The lines from the start of the records below through the line containing "high-resolution histopathology image" are to be copied exactly, both ends included, with nothing added.

Extracted records:
+--

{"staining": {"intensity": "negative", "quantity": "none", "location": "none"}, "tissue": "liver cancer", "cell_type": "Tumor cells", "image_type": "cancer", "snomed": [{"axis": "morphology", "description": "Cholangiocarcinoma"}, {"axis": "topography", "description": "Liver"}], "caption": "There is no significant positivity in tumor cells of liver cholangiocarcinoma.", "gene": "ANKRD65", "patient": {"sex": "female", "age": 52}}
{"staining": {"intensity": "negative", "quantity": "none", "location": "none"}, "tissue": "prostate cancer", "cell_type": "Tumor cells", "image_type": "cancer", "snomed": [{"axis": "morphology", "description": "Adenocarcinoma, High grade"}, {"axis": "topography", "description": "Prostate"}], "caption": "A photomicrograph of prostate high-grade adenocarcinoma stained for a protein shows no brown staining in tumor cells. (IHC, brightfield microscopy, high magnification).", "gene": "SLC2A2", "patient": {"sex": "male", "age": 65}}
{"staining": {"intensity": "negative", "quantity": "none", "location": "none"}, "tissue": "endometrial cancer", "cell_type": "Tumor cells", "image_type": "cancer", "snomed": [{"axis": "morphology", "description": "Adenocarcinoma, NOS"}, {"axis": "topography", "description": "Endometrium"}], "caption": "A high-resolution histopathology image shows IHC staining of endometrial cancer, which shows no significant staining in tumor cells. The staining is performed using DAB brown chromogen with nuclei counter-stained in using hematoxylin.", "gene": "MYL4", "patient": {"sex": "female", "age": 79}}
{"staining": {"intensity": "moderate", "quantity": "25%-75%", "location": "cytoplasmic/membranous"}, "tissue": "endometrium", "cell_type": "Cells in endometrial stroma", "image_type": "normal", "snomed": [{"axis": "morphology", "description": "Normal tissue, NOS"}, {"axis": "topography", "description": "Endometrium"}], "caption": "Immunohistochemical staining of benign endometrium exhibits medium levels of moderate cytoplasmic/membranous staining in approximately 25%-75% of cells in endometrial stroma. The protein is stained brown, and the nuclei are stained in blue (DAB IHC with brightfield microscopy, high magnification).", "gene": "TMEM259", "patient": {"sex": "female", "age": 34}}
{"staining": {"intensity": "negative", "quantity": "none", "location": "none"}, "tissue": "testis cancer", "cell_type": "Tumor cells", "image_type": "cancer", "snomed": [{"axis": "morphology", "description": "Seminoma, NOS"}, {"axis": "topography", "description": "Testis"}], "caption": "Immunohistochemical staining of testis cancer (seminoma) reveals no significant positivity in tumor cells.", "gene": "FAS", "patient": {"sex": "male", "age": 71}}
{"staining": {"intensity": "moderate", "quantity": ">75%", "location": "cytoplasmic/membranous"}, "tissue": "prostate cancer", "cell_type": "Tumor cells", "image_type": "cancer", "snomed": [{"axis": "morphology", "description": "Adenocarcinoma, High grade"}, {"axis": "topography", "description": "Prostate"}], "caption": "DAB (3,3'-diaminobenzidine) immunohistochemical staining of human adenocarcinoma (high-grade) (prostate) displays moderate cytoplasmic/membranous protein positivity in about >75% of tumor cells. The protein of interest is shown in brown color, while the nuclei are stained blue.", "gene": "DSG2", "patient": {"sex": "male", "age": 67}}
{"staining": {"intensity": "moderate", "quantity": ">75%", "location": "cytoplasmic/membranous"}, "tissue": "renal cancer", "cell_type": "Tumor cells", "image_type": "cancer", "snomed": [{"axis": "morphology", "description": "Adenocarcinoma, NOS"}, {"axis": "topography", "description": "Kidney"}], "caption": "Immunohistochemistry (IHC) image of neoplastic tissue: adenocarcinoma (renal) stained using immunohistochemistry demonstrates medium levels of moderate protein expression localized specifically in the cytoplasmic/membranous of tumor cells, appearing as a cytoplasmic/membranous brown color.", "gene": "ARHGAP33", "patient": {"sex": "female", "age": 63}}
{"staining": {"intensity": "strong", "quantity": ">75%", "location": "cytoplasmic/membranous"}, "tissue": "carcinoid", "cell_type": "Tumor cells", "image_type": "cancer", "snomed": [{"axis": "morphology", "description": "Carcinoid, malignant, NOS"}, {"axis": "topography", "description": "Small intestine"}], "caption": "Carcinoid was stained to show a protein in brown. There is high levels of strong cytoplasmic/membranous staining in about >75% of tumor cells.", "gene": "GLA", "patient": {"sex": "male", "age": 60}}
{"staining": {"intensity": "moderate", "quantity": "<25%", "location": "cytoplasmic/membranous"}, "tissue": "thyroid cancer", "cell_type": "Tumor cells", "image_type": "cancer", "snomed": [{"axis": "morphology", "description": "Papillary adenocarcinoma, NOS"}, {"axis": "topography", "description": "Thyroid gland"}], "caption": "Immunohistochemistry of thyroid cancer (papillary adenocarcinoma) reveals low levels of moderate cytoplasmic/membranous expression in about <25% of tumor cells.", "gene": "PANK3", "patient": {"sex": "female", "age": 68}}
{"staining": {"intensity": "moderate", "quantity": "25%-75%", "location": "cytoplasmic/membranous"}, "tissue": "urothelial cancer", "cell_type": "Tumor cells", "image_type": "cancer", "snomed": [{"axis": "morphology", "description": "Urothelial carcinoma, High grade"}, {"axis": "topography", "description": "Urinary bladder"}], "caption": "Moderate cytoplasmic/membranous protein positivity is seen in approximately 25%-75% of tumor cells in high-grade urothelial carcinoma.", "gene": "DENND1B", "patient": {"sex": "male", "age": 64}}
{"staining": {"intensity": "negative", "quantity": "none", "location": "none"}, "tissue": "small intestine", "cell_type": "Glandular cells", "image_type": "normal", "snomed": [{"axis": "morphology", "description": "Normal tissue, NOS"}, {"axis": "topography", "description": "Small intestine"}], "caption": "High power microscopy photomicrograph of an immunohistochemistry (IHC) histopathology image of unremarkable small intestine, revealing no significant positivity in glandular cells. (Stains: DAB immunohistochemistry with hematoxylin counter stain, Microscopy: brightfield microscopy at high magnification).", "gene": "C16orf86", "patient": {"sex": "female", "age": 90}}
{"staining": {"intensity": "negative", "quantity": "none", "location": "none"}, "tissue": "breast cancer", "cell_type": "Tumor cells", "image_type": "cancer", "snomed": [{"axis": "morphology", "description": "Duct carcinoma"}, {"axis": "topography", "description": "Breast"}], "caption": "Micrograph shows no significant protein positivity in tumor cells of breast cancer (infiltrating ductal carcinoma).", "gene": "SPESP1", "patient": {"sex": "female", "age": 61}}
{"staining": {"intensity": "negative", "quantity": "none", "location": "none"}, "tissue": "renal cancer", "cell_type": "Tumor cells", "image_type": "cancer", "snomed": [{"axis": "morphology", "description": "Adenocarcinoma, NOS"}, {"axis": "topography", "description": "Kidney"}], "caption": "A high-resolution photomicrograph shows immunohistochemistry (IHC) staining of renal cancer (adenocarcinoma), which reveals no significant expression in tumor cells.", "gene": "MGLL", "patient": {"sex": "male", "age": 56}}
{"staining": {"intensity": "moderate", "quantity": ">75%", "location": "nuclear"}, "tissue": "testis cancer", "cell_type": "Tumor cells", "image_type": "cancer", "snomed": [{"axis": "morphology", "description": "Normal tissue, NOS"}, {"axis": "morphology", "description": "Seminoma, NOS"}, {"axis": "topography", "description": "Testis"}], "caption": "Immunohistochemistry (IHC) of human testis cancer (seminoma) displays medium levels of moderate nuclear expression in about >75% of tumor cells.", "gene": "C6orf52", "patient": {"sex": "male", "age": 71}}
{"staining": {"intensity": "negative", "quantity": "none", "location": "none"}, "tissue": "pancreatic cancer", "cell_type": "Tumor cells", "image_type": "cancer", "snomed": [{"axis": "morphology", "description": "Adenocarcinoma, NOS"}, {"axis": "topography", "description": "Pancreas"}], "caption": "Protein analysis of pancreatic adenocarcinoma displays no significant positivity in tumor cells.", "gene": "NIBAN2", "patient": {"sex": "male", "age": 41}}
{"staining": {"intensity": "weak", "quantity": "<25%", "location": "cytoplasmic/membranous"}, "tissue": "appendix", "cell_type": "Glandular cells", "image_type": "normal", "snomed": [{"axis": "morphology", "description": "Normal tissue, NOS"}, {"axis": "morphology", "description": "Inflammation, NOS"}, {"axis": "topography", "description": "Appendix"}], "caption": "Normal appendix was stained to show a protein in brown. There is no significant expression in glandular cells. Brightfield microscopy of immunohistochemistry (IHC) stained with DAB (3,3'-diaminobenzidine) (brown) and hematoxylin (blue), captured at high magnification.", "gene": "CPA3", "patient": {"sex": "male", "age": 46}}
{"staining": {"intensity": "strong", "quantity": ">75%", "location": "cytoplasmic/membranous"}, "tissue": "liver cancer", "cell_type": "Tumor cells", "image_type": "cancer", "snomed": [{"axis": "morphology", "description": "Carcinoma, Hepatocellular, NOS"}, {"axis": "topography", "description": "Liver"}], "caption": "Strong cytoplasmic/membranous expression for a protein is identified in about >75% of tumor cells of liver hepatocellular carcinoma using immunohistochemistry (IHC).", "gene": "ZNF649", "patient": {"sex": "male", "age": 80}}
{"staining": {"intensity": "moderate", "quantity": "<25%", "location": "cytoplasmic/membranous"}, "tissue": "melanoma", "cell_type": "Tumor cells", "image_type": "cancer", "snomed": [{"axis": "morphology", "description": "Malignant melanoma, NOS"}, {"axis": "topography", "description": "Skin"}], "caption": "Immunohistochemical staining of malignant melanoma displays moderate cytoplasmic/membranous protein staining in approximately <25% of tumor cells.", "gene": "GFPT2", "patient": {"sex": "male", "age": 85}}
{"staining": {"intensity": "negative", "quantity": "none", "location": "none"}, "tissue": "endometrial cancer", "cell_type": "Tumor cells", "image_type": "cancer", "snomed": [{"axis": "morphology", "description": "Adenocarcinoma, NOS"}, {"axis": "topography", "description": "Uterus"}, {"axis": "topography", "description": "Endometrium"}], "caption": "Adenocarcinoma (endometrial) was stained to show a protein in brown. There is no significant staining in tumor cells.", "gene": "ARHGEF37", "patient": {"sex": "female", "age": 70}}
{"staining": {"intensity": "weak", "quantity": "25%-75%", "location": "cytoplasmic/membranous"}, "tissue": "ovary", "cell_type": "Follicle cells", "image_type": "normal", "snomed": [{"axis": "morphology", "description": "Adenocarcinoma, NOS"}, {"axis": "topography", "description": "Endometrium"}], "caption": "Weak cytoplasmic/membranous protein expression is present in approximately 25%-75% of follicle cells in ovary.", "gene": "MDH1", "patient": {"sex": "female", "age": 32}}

+--

## Response box:
{"staining": {"intensity": "negative", "quantity": "none", "location": "none"}, "tissue": "liver cancer", "cell_type": "Tumor cells", "image_type": "cancer", "snomed": [{"axis": "morphology", "description": "Cholangiocarcinoma"}, {"axis": "topography", "description": "Liver"}], "caption": "There is no significant positivity in tumor cells of liver cholangiocarcinoma.", "gene": "ANKRD65", "patient": {"sex": "female", "age": 52}}
{"staining": {"intensity": "negative", "quantity": "none", "location": "none"}, "tissue": "prostate cancer", "cell_type": "Tumor cells", "image_type": "cancer", "snomed": [{"axis": "morphology", "description": "Adenocarcinoma, High grade"}, {"axis": "topography", "description": "Prostate"}], "caption": "A photomicrograph of prostate high-grade adenocarcinoma stained for a protein shows no brown staining in tumor cells. (IHC, brightfield microscopy, high magnification).", "gene": "SLC2A2", "patient": {"sex": "male", "age": 65}}
{"staining": {"intensity": "negative", "quantity": "none", "location": "none"}, "tissue": "endometrial cancer", "cell_type": "Tumor cells", "image_type": "cancer", "snomed": [{"axis": "morphology", "description": "Adenocarcinoma, NOS"}, {"axis": "topography", "description": "Endometrium"}], "caption": "A high-resolution histopathology image shows IHC staining of endometrial cancer, which shows no significant staining in tumor cells. The staining is performed using DAB brown chromogen with nuclei counter-stained in using hematoxylin.", "gene": "MYL4", "patient": {"sex": "female", "age": 79}}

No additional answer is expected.